TASK DIRECTIONS>
Please pull out the lines from the beginning of the records through the line containing "genus: Galeopsis", including that line, and reproduce them word for word.

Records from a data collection

──────────────────────────────

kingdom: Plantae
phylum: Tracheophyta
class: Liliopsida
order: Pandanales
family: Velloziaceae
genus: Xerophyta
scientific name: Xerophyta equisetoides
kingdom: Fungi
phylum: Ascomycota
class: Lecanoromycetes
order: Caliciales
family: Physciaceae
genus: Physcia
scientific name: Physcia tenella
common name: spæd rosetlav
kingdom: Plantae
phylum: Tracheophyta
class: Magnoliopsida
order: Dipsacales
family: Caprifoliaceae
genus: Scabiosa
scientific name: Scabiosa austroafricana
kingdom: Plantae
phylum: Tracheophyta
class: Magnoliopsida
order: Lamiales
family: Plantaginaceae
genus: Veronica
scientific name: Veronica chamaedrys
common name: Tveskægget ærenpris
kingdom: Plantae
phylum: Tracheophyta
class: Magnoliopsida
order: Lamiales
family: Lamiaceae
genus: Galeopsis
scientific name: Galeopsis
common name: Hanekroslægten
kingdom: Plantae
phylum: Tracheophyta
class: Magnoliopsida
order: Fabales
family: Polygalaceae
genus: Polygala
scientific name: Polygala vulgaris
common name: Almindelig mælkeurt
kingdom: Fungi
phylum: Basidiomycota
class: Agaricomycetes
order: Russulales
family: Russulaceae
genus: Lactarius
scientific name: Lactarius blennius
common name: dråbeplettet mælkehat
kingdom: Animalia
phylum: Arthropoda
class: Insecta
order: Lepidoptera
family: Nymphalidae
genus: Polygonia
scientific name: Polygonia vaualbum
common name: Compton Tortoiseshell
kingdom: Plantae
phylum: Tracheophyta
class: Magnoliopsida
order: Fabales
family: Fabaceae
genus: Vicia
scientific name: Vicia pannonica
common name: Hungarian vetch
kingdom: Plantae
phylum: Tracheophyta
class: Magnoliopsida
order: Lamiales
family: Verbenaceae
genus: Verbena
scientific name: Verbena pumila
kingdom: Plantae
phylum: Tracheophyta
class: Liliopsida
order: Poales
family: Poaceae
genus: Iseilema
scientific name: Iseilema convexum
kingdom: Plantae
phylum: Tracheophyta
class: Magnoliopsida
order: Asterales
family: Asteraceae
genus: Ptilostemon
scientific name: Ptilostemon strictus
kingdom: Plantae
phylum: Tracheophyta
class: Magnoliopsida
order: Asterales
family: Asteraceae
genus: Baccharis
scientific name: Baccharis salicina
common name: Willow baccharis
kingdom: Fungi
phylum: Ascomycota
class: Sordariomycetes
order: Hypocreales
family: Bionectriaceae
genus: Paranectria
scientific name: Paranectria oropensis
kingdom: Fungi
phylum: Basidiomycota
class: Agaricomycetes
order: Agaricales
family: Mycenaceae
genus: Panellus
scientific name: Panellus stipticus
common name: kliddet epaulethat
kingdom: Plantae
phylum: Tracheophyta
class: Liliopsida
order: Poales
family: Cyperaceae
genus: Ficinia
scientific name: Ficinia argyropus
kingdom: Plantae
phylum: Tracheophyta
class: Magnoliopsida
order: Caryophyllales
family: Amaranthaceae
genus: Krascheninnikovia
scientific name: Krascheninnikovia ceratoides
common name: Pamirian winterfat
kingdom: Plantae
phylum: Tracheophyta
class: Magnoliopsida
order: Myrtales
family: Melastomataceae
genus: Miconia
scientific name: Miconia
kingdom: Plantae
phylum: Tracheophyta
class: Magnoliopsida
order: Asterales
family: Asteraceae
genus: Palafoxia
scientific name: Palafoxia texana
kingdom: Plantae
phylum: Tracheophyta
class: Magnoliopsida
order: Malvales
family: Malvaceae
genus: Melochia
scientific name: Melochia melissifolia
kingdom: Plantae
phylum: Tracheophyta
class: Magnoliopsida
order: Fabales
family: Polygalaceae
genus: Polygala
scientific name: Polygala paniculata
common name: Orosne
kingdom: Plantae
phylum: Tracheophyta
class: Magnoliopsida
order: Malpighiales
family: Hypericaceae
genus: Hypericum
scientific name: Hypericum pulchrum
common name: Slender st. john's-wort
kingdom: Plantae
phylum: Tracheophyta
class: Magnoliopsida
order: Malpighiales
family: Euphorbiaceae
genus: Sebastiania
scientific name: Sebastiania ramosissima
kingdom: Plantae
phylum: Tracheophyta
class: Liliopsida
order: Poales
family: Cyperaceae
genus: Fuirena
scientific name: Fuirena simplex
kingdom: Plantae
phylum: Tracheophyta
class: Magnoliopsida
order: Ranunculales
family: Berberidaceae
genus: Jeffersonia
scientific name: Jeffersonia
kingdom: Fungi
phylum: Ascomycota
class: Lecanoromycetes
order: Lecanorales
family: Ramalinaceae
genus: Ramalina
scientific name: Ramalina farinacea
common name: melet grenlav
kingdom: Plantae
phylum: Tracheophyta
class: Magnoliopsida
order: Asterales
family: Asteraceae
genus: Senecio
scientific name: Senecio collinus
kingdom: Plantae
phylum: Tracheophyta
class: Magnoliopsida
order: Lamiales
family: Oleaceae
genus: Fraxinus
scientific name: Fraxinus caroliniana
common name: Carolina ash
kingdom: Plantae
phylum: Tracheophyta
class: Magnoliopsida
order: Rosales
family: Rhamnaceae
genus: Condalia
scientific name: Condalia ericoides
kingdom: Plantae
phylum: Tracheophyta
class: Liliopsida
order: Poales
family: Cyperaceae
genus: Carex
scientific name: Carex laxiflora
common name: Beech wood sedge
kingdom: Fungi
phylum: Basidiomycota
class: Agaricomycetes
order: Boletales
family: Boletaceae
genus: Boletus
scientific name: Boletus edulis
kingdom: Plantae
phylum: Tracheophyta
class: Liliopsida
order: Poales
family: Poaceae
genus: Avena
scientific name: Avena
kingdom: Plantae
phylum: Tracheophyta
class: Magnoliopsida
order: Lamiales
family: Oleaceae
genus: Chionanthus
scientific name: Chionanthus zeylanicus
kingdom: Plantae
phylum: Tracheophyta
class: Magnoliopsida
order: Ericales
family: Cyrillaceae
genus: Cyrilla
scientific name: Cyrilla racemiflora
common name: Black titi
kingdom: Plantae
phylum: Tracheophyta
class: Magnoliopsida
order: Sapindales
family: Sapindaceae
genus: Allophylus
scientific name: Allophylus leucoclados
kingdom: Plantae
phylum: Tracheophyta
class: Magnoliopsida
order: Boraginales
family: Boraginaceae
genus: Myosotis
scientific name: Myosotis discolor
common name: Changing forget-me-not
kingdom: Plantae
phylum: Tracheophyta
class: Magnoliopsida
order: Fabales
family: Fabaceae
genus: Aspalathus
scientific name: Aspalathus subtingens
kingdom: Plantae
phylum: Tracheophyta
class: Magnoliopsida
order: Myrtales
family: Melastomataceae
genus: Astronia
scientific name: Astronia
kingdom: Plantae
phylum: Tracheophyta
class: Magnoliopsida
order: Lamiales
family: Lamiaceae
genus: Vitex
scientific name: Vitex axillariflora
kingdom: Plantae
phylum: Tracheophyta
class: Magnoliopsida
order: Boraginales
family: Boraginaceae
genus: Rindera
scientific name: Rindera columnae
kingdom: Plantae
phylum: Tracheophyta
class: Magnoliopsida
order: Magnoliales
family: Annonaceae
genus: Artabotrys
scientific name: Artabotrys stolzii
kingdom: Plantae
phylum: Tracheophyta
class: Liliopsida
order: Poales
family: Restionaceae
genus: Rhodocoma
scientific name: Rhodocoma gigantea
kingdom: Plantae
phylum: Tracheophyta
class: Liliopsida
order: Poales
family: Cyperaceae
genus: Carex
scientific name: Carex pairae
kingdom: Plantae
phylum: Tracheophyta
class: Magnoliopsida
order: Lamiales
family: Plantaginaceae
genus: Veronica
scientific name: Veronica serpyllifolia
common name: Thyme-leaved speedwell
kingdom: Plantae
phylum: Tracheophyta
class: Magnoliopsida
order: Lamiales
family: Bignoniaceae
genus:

──────────────────────────────

ANSWER FOR THIS EXERCISE>
kingdom: Plantae
phylum: Tracheophyta
class: Liliopsida
order: Pandanales
family: Velloziaceae
genus: Xerophyta
scientific name: Xerophyta equisetoides
kingdom: Fungi
phylum: Ascomycota
class: Lecanoromycetes
order: Caliciales
family: Physciaceae
genus: Physcia
scientific name: Physcia tenella
common name: spæd rosetlav
kingdom: Plantae
phylum: Tracheophyta
class: Magnoliopsida
order: Dipsacales
family: Caprifoliaceae
genus: Scabiosa
scientific name: Scabiosa austroafricana
kingdom: Plantae
phylum: Tracheophyta
class: Magnoliopsida
order: Lamiales
family: Plantaginaceae
genus: Veronica
scientific name: Veronica chamaedrys
common name: Tveskægget ærenpris
kingdom: Plantae
phylum: Tracheophyta
class: Magnoliopsida
order: Lamiales
family: Lamiaceae
genus: Galeopsis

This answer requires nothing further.